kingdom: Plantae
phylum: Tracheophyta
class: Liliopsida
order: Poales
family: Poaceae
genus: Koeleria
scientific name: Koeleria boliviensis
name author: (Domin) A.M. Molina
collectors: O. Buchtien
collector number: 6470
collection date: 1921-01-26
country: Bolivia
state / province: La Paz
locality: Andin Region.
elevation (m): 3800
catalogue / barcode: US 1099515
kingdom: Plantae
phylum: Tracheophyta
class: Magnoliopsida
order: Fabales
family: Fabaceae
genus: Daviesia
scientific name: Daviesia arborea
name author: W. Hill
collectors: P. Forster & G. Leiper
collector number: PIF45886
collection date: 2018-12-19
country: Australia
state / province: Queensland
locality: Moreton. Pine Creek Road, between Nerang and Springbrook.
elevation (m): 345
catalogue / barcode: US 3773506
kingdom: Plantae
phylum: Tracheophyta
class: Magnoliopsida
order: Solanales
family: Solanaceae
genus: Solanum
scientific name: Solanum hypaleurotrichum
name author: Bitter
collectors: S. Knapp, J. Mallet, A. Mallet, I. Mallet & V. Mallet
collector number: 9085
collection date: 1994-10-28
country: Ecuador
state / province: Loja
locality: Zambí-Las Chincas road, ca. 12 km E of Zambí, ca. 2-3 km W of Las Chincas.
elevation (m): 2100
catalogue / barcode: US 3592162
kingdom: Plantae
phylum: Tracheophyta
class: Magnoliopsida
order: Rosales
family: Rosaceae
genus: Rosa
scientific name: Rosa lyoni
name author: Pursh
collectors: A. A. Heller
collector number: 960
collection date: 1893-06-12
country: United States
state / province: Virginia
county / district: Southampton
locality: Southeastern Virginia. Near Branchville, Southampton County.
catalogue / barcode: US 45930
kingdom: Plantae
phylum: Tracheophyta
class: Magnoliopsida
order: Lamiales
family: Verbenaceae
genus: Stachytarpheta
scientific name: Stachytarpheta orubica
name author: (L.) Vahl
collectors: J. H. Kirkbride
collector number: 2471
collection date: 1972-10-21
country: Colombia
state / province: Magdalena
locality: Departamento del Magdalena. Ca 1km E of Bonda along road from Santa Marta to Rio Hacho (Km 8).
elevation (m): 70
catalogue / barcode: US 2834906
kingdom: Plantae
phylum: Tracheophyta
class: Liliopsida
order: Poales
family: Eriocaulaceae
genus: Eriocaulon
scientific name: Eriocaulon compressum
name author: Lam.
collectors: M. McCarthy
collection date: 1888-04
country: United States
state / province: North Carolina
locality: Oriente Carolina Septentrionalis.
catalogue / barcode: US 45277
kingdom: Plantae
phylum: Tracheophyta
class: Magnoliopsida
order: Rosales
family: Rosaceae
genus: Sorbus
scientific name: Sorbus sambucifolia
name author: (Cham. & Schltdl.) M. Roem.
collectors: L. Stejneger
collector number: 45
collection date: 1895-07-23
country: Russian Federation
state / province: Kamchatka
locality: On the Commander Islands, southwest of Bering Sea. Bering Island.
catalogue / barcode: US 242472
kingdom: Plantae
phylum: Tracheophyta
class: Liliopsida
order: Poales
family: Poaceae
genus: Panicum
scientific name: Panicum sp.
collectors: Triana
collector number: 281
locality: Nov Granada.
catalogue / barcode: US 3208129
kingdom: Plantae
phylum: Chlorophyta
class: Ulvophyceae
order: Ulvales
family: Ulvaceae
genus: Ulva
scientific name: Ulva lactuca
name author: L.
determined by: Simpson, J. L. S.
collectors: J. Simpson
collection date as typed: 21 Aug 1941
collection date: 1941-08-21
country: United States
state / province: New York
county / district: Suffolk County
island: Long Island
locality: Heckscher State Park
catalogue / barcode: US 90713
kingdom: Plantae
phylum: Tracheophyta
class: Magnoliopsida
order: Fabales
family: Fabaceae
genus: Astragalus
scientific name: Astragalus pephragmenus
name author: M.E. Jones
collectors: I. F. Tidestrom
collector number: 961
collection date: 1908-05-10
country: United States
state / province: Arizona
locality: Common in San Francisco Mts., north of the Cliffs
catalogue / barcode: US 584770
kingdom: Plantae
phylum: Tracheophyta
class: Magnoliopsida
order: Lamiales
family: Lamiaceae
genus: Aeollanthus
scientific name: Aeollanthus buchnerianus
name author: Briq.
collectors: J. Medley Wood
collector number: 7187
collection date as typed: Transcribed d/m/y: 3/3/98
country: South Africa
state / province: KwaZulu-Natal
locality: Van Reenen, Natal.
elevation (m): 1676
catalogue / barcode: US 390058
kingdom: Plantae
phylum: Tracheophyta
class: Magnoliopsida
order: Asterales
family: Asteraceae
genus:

Exercise instructions. In the part of the records that opens with the line containing "locality: Andin Region." and closes with the line containing "genus: Stachytarpheta", rename "collectors" to "collected by" and write out those lines again with nothing else changed.

Response to this task.
locality: Andin Region.
elevation (m): 3800
catalogue / barcode: US 1099515
kingdom: Plantae
phylum: Tracheophyta
class: Magnoliopsida
order: Fabales
family: Fabaceae
genus: Daviesia
scientific name: Daviesia arborea
name author: W. Hill
collected by: P. Forster & G. Leiper
collector number: PIF45886
collection date: 2018-12-19
country: Australia
state / province: Queensland
locality: Moreton. Pine Creek Road, between Nerang and Springbrook.
elevation (m): 345
catalogue / barcode: US 3773506
kingdom: Plantae
phylum: Tracheophyta
class: Magnoliopsida
order: Solanales
family: Solanaceae
genus: Solanum
scientific name: Solanum hypaleurotrichum
name author: Bitter
collected by: S. Knapp, J. Mallet, A. Mallet, I. Mallet & V. Mallet
collector number: 9085
collection date: 1994-10-28
country: Ecuador
state / province: Loja
locality: Zambí-Las Chincas road, ca. 12 km E of Zambí, ca. 2-3 km W of Las Chincas.
elevation (m): 2100
catalogue / barcode: US 3592162
kingdom: Plantae
phylum: Tracheophyta
class: Magnoliopsida
order: Rosales
family: Rosaceae
genus: Rosa
scientific name: Rosa lyoni
name author: Pursh
collected by: A. A. Heller
collector number: 960
collection date: 1893-06-12
country: United States
state / province: Virginia
county / district: Southampton
locality: Southeastern Virginia. Near Branchville, Southampton County.
catalogue / barcode: US 45930
kingdom: Plantae
phylum: Tracheophyta
class: Magnoliopsida
order: Lamiales
family: Verbenaceae
genus: Stachytarpheta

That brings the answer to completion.